◆ Task statement
Turn the part of the listing that opens with the line containing "- 우분투의 패키지 관리 유틸리티, APT 처럼 패키지를 관리 자동화" and closes with the line containing "### 파일 압축과 해제" into a JSON list of strings, one string per line, with blank lines left out.

Supplied data Block Start

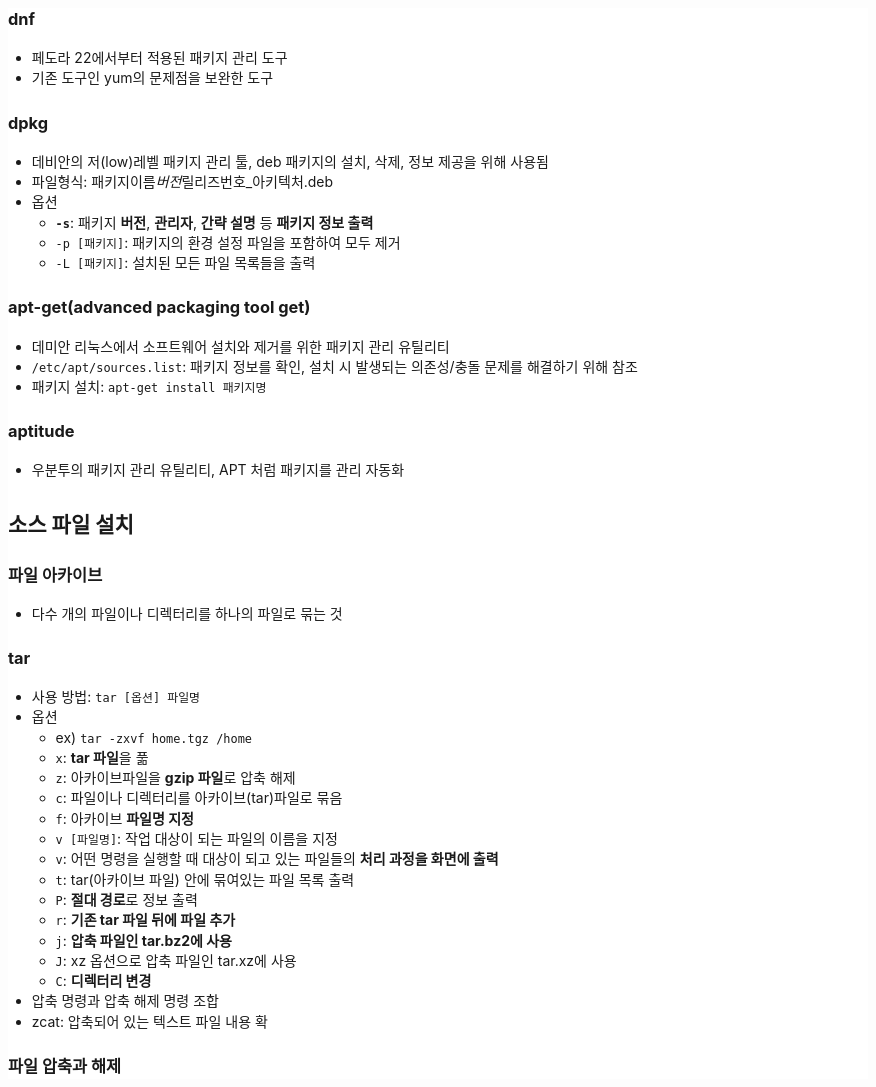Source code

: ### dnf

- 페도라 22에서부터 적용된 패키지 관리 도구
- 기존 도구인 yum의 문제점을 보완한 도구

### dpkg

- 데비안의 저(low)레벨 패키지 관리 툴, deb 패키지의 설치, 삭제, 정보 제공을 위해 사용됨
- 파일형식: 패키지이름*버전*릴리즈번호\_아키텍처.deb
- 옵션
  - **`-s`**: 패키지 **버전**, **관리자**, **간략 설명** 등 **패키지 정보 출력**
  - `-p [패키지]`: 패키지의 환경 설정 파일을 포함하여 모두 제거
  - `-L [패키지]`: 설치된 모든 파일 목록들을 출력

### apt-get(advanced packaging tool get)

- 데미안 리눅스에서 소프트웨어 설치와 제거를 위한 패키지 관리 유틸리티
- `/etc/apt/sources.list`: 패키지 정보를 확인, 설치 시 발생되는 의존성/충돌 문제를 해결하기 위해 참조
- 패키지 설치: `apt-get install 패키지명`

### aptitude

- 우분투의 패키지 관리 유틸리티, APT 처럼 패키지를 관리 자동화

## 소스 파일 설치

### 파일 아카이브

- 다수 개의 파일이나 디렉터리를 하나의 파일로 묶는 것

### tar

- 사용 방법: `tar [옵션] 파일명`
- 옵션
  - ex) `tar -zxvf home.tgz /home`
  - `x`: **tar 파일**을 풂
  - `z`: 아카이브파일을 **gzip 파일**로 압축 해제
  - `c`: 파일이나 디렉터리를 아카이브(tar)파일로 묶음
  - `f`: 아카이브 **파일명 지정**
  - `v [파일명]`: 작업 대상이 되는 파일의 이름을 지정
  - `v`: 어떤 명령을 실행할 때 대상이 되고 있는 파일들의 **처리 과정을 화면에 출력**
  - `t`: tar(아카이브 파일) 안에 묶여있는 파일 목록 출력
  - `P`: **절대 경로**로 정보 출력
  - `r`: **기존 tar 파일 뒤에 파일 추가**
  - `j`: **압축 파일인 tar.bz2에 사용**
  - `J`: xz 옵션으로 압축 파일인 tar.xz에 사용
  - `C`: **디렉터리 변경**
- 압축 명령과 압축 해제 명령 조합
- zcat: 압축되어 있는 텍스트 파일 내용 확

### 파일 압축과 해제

Supplied data Block End
Supplied data Block Start

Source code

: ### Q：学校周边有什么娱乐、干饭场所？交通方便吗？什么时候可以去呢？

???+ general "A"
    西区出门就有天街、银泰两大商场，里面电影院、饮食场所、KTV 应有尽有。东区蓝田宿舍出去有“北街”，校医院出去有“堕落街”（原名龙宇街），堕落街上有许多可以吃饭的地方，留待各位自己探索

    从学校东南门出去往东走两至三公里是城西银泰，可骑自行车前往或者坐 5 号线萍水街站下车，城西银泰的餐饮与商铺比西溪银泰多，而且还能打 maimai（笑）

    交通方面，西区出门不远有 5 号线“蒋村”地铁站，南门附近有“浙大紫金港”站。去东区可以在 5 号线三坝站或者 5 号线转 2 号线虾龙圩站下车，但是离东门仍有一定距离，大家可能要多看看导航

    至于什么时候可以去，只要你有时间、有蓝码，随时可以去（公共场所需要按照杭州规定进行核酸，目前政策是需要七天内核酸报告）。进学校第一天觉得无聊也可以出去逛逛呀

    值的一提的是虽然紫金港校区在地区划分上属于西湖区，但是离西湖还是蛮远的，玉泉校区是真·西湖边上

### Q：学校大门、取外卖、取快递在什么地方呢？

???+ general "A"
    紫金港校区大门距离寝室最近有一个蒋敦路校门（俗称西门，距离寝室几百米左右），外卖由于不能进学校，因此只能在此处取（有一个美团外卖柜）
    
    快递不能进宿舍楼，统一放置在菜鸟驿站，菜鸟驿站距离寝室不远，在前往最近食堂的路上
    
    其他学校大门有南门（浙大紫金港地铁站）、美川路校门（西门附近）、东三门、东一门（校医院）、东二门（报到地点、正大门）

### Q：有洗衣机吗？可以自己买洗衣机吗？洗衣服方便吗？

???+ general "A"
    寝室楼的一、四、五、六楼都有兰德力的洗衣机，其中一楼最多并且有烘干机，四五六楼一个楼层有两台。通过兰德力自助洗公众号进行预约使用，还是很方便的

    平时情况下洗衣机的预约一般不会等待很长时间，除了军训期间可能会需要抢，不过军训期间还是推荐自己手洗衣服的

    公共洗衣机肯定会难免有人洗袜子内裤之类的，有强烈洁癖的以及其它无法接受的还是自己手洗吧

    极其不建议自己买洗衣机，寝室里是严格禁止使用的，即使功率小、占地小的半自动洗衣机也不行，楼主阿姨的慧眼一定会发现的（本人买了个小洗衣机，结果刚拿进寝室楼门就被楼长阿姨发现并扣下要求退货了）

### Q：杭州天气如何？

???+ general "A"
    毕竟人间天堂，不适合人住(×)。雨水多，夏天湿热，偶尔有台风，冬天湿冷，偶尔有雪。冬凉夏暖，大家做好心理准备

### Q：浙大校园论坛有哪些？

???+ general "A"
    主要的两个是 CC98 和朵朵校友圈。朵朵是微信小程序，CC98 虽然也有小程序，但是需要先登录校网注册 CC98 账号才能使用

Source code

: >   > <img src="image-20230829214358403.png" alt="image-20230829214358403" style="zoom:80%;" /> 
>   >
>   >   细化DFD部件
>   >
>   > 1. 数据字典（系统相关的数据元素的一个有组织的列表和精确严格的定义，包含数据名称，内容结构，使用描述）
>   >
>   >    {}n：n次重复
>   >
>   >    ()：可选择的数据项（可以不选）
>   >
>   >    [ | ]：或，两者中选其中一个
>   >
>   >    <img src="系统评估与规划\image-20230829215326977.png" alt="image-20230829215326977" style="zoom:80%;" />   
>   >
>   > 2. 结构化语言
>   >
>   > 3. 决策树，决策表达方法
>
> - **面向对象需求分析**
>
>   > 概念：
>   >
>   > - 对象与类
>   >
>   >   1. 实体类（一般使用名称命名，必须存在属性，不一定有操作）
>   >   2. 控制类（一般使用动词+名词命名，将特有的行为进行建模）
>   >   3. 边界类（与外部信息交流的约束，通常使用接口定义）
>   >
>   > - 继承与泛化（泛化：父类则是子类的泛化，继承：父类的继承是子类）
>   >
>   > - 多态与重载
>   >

Supplied data Block End

◆ Answer to this problem
[
  "- 우분투의 패키지 관리 유틸리티, APT 처럼 패키지를 관리 자동화",
  "## 소스 파일 설치",
  "### 파일 아카이브",
  "- 다수 개의 파일이나 디렉터리를 하나의 파일로 묶는 것",
  "### tar",
  "- 사용 방법: `tar [옵션] 파일명`",
  "- 옵션",
  "  - ex) `tar -zxvf home.tgz /home`",
  "  - `x`: **tar 파일**을 풂",
  "  - `z`: 아카이브파일을 **gzip 파일**로 압축 해제",
  "  - `c`: 파일이나 디렉터리를 아카이브(tar)파일로 묶음",
  "  - `f`: 아카이브 **파일명 지정**",
  "  - `v [파일명]`: 작업 대상이 되는 파일의 이름을 지정",
  "  - `v`: 어떤 명령을 실행할 때 대상이 되고 있는 파일들의 **처리 과정을 화면에 출력**",
  "  - `t`: tar(아카이브 파일) 안에 묶여있는 파일 목록 출력",
  "  - `P`: **절대 경로**로 정보 출력",
  "  - `r`: **기존 tar 파일 뒤에 파일 추가**",
  "  - `j`: **압축 파일인 tar.bz2에 사용**",
  "  - `J`: xz 옵션으로 압축 파일인 tar.xz에 사용",
  "  - `C`: **디렉터리 변경**",
  "- 압축 명령과 압축 해제 명령 조합",
  "- zcat: 압축되어 있는 텍스트 파일 내용 확",
  "### 파일 압축과 해제"
]